Tintasiyasi.com -- Beberapa waktu yang lalu, negeri ini kembali memperingati Hari Anak Nasional (HAN). Dalam kesempatan tersebut, Kementerian PPPA menganugerahi Penghargaan Kabupaten/Kota Layak Anak 2023 kepada 360 kabupaten/kota yang terdiri atas 19 Kategori Utama, 76 Kategori Nindya, 130 Kategori Madya, dan 135 Kategori Pratama.
Selain itu terdapat pula Penghargaan Provinsi Layak Anak (Provila) yang diberikan kepada 14 provinsi yang telah melakukan upaya keras untuk menggerakkan kabupaten/kota di wilayahnya dalam mewujudkan kota layak anak.
Diantara penerima penghargaan tersebut terdapat 11 kabupaten/kota yang berhasil meraih peningkatan dari predikat Kategori Nindya menjadi Kategori Utama, yakni Kabupaten Bantul, Kota Balikpapan, Kota Sawahlunto, Kabupaten Tulungagung, Kota Semarang, Kota Jakarta Utara, Kota Jakarta Selatan, Kota Padang, Kota Padang Panjang, Kota Madiun, dan Kabupaten Sragen (Antaranews.com 23/7/2023).
Tentu kita mengapresiasi atas segala komitmen dan keseriusan para gubernur, bupati, wali kota, dan jajarannya yang telah berupaya menghadirkan wilayahnya supaya aman bagi anak-anak. Namun, tentu kita tak boleh mencukupkan diri hanya pada pencapaian penerimaan penghargaan dan selebrasi semata. Karena di lapangan ternyata masih banyak hal buruk yang mengintai anak-anak kita.
Tingginya angka stunting, maraknya tawuran, bullying yang makin tak masuk akal, pergaulan bebas yang tak menghiraukan batasan-batasan moral, kekerasan seksual yang justru dilakukan oleh orang-orang terdekat, terlantarnya anak-anak karena keluarga yang mengalami perceraian dan terkuburnya cita-cita karena tak mampu menjangkau pendidikan yang mahal.

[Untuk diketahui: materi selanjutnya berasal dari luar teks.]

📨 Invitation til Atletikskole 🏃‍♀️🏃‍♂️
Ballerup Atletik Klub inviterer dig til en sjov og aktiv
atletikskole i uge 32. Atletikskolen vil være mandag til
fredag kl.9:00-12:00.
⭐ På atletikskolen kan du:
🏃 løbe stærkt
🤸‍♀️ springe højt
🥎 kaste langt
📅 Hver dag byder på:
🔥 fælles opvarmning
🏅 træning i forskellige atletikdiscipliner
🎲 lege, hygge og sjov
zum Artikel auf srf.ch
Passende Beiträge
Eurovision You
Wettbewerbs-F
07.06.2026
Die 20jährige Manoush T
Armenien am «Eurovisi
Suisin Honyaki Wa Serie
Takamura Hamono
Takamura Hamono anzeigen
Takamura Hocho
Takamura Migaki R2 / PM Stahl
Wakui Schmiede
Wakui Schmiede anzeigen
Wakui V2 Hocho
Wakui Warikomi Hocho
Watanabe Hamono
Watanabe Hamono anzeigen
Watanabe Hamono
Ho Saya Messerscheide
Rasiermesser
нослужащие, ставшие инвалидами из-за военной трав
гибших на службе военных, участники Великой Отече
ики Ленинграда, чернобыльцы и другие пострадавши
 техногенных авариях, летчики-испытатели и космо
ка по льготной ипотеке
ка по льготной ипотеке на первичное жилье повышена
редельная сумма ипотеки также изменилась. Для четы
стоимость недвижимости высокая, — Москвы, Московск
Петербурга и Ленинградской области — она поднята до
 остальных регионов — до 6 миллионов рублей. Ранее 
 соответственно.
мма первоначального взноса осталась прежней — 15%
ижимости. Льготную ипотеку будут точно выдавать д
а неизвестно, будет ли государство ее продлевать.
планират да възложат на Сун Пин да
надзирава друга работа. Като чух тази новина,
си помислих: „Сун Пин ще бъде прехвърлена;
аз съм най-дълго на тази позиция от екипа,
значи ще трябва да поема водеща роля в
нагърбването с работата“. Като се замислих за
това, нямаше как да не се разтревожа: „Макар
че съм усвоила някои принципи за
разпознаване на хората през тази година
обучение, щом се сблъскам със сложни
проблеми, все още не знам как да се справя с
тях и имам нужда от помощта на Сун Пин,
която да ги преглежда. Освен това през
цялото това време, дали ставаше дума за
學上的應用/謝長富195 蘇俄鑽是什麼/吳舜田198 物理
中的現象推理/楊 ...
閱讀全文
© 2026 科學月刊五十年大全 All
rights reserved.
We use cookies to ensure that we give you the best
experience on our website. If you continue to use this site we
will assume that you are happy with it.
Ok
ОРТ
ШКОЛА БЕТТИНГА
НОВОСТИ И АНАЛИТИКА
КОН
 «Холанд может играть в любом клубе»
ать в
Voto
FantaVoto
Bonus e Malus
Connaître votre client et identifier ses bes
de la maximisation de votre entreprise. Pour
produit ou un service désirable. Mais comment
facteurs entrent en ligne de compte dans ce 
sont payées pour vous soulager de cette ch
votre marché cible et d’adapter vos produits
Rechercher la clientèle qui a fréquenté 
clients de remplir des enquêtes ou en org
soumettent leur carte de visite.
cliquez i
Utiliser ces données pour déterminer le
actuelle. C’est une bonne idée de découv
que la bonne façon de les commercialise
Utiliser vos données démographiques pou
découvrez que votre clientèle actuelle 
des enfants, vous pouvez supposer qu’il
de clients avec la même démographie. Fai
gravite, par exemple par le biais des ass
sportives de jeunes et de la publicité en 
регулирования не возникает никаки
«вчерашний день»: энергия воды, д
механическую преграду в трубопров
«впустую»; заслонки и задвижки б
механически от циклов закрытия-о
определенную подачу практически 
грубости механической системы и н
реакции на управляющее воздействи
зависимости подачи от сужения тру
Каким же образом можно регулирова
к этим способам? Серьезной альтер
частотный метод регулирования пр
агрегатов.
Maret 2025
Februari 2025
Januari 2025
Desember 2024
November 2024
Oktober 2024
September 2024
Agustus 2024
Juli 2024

Sebagai contoh, Kepolisian Resor (Polres) Bantul, Polda Daerah Istimewa Yogyakarta telah menangkap sebanyak 104 pelaku kejahatan jalanan yang beraksi di wilayah hukum kabupaten ini selama 2022 sejak Januari hingga pertengahan April (Republika.co.id, 18/4/2022).
Masih di wilayah yang sama, Kasus kekerasan terhadap anak dan Kekerasan Dalam Rumah Tangga (KDRT) pun masih cukup tinggi. Dinas Pemberdayaan Perempuan Perlindungan Anak, Pengendalian Penduduk, dan Keluarga Berencana (DP3APPKB) setempat mencatat selama 2021 tercatat ada 94 kasus KDRT dan 126 kasus kekerasan anak.

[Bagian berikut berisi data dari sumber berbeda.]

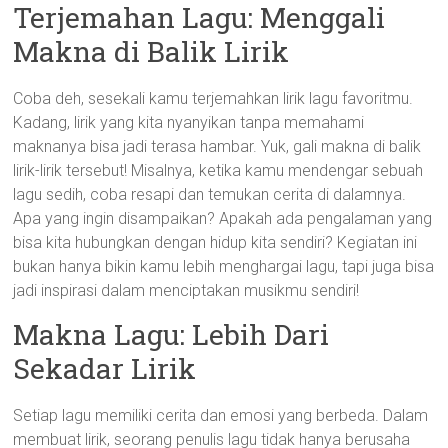
Terjemahan Lagu: Menggali
Makna di Balik Lirik
Coba deh, sesekali kamu terjemahkan lirik lagu favoritmu.
Kadang, lirik yang kita nyanyikan tanpa memahami
maknanya bisa jadi terasa hambar. Yuk, gali makna di balik
lirik-lirik tersebut! Misalnya, ketika kamu mendengar sebuah
lagu sedih, coba resapi dan temukan cerita di dalamnya.
Apa yang ingin disampaikan? Apakah ada pengalaman yang
bisa kita hubungkan dengan hidup kita sendiri? Kegiatan ini
bukan hanya bikin kamu lebih menghargai lagu, tapi juga bisa
jadi inspirasi dalam menciptakan musikmu sendiri!
Makna Lagu: Lebih Dari
Sekadar Lirik
Setiap lagu memiliki cerita dan emosi yang berbeda. Dalam
membuat lirik, seorang penulis lagu tidak hanya berusaha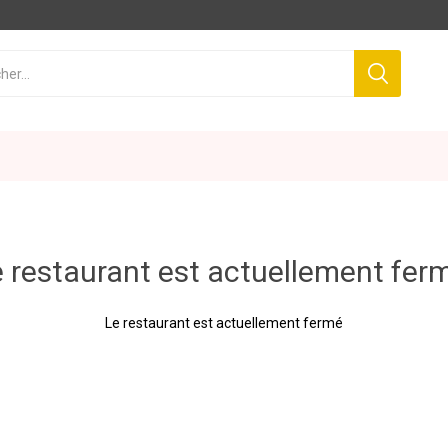
 restaurant est actuellement fer
Le restaurant est actuellement fermé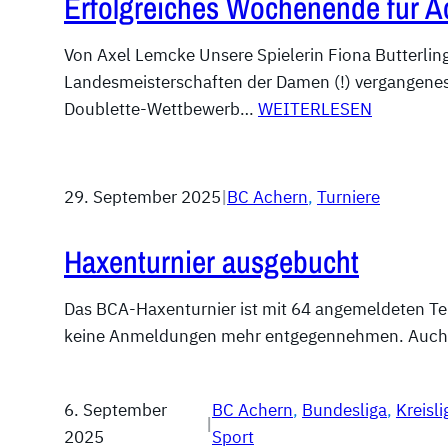
Erfolgreiches Wochenende für A
Von Axel Lemcke Unsere Spielerin Fiona Butterling
Landesmeisterschaften der Damen (!) vergangen
Doublette-Wettbewerb…
WEITERLESEN
29. September 2025
|
BC Achern
, 
Turniere
Haxenturnier ausgebucht
Das BCA-Haxenturnier ist mit 64 angemeldeten T
keine Anmeldungen mehr entgegennehmen. Auch 
6. September
BC Achern
, 
Bundesliga
, 
Kreisli
|
2025
Sport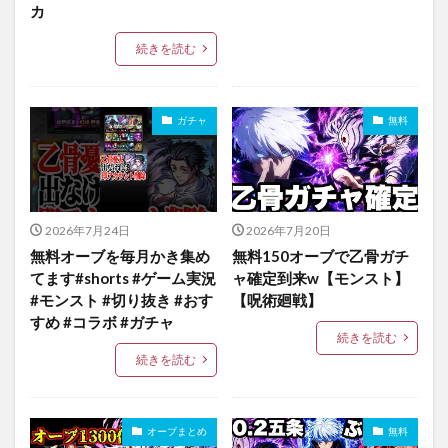
カ
続きを読む
ガチャ
無料
2026年7月24日
2026年7月20日
無料オーブを毎月かき集め
無料150オーブで乙骨ガチ
てます#shorts #ゲーム実況
ャ確定到来w【モンスト】
#モンスト #切り抜き #おす
【呪術廻戦】
すめ #コラボ #ガチャ
続きを読む
続きを読む
オーブまとめ
無料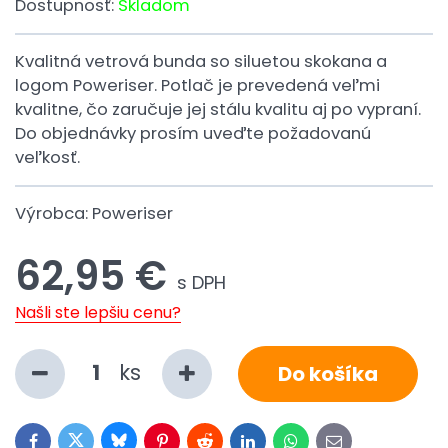
Dostupnosť:
Skladom
Kvalitná vetrová bunda so siluetou skokana a
logom Poweriser. Potlač je prevedená veľmi
kvalitne, čo zaručuje jej stálu kvalitu aj po vypraní.
Do objednávky prosím uveďte požadovanú
veľkosť.
Výrobca:
Poweriser
62,95 €
s DPH
Našli ste lepšiu cenu?
ks
Do košíka
Bluesky
Twitter
Facebook
Pinterest
Reddit
LinkedIn
WhatsApp
E-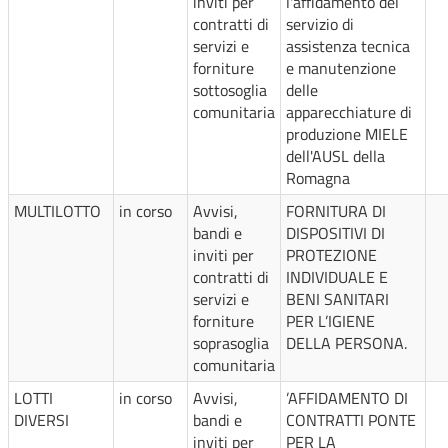
inviti per
l'affidamento del
contratti di
servizio di
servizi e
assistenza tecnica
forniture
e manutenzione
sottosoglia
delle
comunitaria
apparecchiature di
produzione MIELE
dell'AUSL della
Romagna
MULTILOTTO
in corso
Avvisi,
FORNITURA DI
bandi e
DISPOSITIVI DI
inviti per
PROTEZIONE
contratti di
INDIVIDUALE E
servizi e
BENI SANITARI
forniture
PER L’IGIENE
soprasoglia
DELLA PERSONA.
comunitaria
LOTTI
in corso
Avvisi,
’AFFIDAMENTO DI
DIVERSI
bandi e
CONTRATTI PONTE
inviti per
PER LA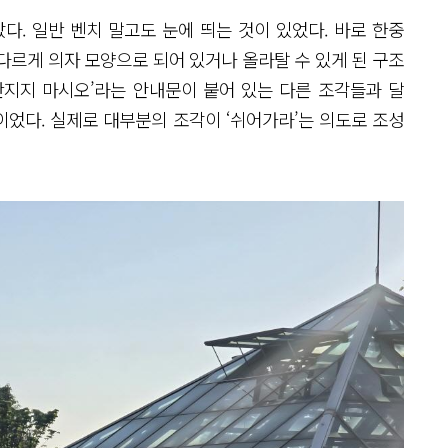
다. 일반 벤치 말고도 눈에 띄는 것이 있었다. 바로 한중
다르게 의자 모양으로 되어 있거나 올라탈 수 있게 된 구조
‘만지지 마시오’라는 안내문이 붙어 있는 다른 조각들과 달
이었다. 실제로 대부분의 조각이 ‘쉬어가라’는 의도로 조성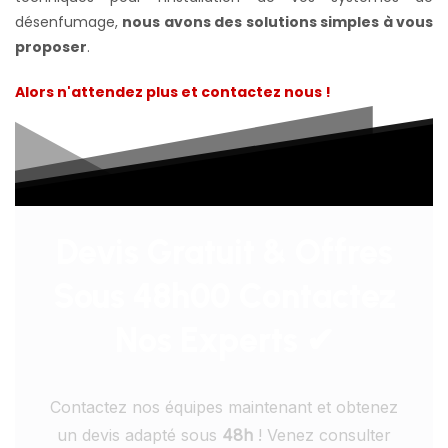
désenfumage,
nous avons des solutions simples à vous
proposer
.
Alors n'attendez plus et contactez nous !
Devis Gratuit & Offres
Sous 48h00 Contactez
Nos Experts ✔
Contactez nos équipes maintenant et obtenez
un devis adapté sous
48h
! Venez consulter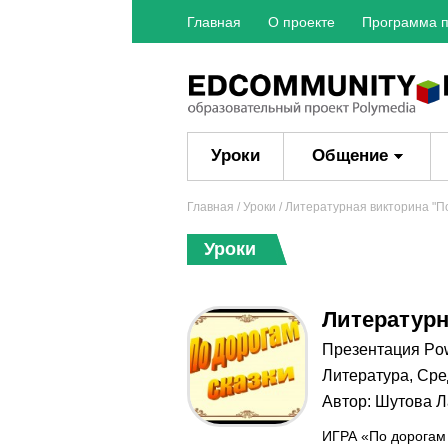
Главная
О проекте
Программа п
Уроки
Общение
Главная
/
Уроки
/ Литературная викторина "По
Уроки
Литературн
Презентация Po
Литература
,
Сре
Автор:
Шутова Л
ИГРА «По дорогам 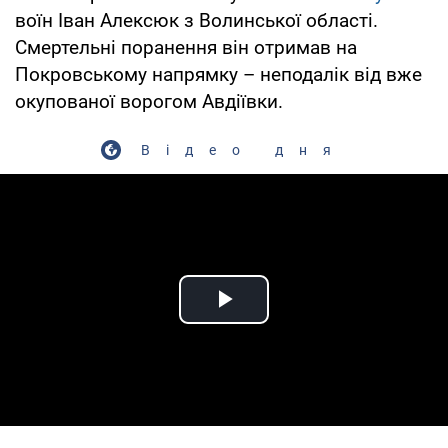
воїн Іван Алексюк з Волинської області.
Смертельні поранення він отримав на
Покровському напрямку – неподалік від вже
окупованої ворогом Авдіївки.
Відео дня
Play Video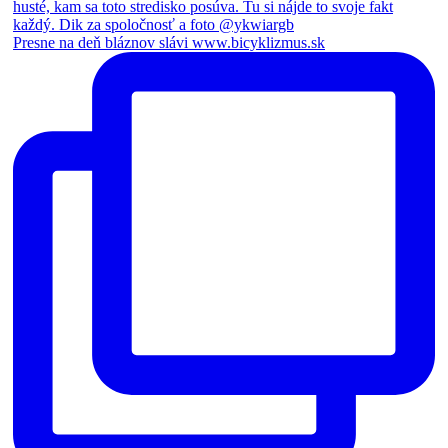
Presne na deň bláznov slávi www.bicyklizmus.sk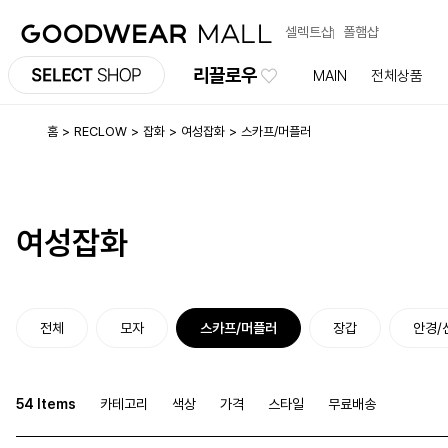
셀렉트샵
폴햄샵
리끌로우
MAIN
전체상품
홈
RECLOW
잡화
여성잡화
스카프/머플러
여성잡화
전체
모자
스카프/머플러
장갑
안경/
54 Items
카테고리
색상
가격
스타일
무료배송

Sementara selama 2022 ada 78 kasus KDRT dan 144 kasus kekerasan terhadap anak. “Mayoritas kasus kekerasan fisik dan psikis,” kata Kepala DP3APPKB Bantul, Ninik Istitarini, di sela-sela peresmian gedung Pusat Pembelajaran Keluarga (Puspaga) di Jalan Wahidin Sudirohusodo, Bantul, Jumat (27/1/2023) (Harianjogja.com 27/1/2023).

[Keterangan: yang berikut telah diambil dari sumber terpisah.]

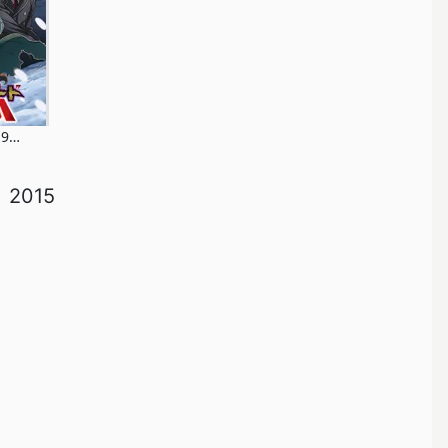
ルガーコード1951
2015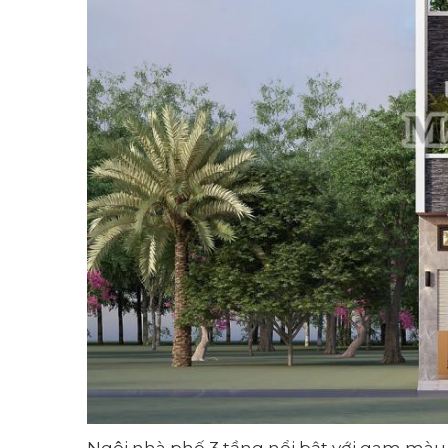
Ngôi nhà phố 3 tầng nổi bật với gam màu 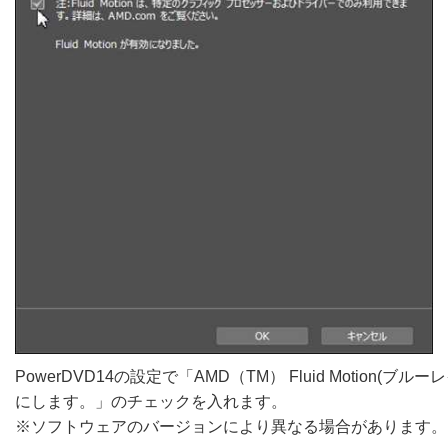
PowerDVD14の設定で「AMD（TM） Fluid Motion(ブ
にします。」のチェックを入れます。
※ソフトウェアのバージョンにより異なる場合があります。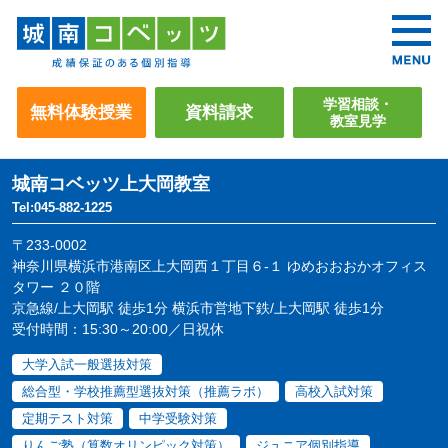
学習相談・
無料体験授業
資料請求
教室見学
城南コベッツ
上大岡教室
Tel:045-882-1225
〒233-0002
神奈川県横浜市港南区上大岡西１丁目６-１ ゆめおおおかオフィス
タワー ２０階
京急線/上大岡駅 徒歩1分 横浜市営地下鉄/上大岡駅 徒歩1分
受付時間：15:30～20:00／日祝休
大学入試一般選抜対策
総合型・学校推薦型選抜対策（推薦ラボ）
高校入試対策
定期テスト対策
中学受験対策
りんご塾（算数オリンピック対策）
ジュニア個別指導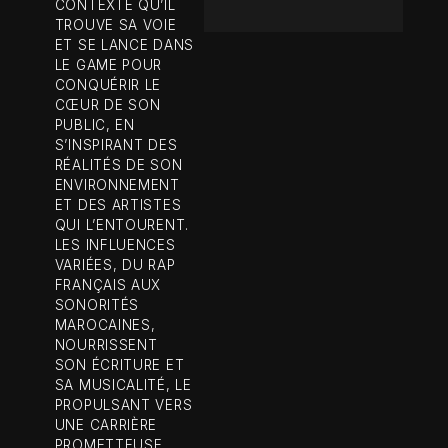
CONTEXTE QU’IL
TROUVE SA VOIE
ET SE LANCE DANS
LE GAME POUR
CONQUÉRIR LE
CŒUR DE SON
PUBLIC, EN
S’INSPIRANT DES
RÉALITÉS DE SON
ENVIRONNEMENT
ET DES ARTISTES
QUI L’ENTOURENT.
LES INFLUENCES
VARIÉES, DU RAP
FRANÇAIS AUX
SONORITÉS
MAROCAINES,
NOURRISSENT
SON ÉCRITURE ET
SA MUSICALITÉ, LE
PROPULSANT VERS
UNE CARRIÈRE
PROMETTEUSE.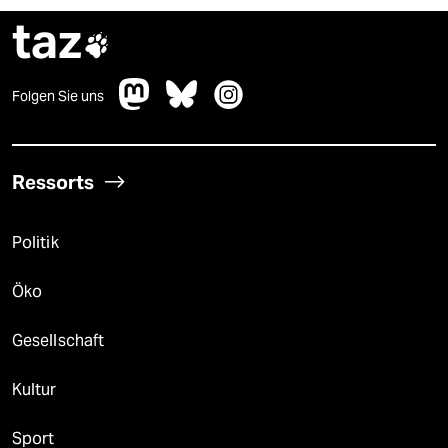
taz

Folgen Sie uns
Ressorts
Politik
Öko
Gesellschaft
Kultur
Sport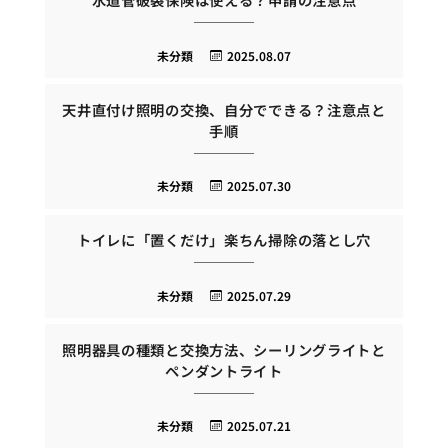
未分類
2025.08.07
天井直付け照明の交換、自分でできる？注意点と
手順
未分類
2025.07.30
トイレに「置くだけ」楽ちん掃除の落とし穴
未分類
2025.07.29
照明器具の種類と交換方法、シーリングライトと
ペンダントライト
未分類
2025.07.21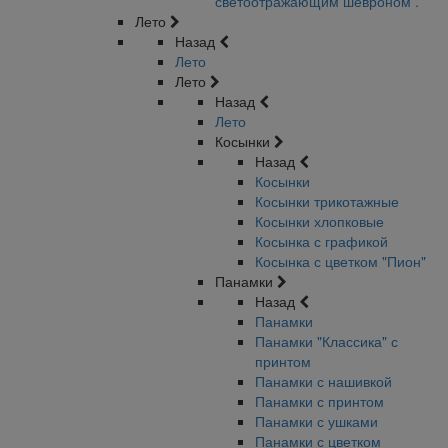
светоотражающим шевроном .
Лето
Назад
Лето
Лето
Назад
Лето
Косынки
Назад
Косынки
Косынки трикотажные
Косынки хлопковые
Косынка с графикой
Косынка с цветком "Пион"
Панамки
Назад
Панамки
Панамки "Классика" с
принтом
Панамки с нашивкой
Панамки с принтом
Панамки с ушками
Панамки с цветком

Tak hanya kasus kejahatan jalanan dan kasus kekerasan pada anak yang masih cukup tinggi, pada kasus stunting pun meskipun Wakil Bupati Bantul Joko Purnomo menyatakan bahwa kasus stunting pada triwulan pertama tahun 2023 ini telah mengalami penurunan, namun angka 2800-an kasus stunting (6% dari 47.000 balita) tentu bukan jumlah yang sedikit (Jogja.tribunnews.com 10/6/2023).
Itu semua masih menjadi PR besar kita bersama. Lantas apa yang harus kita lakukan agar generasi negeri ini merasa aman dan terpenuhi hak-haknya secara sempurna?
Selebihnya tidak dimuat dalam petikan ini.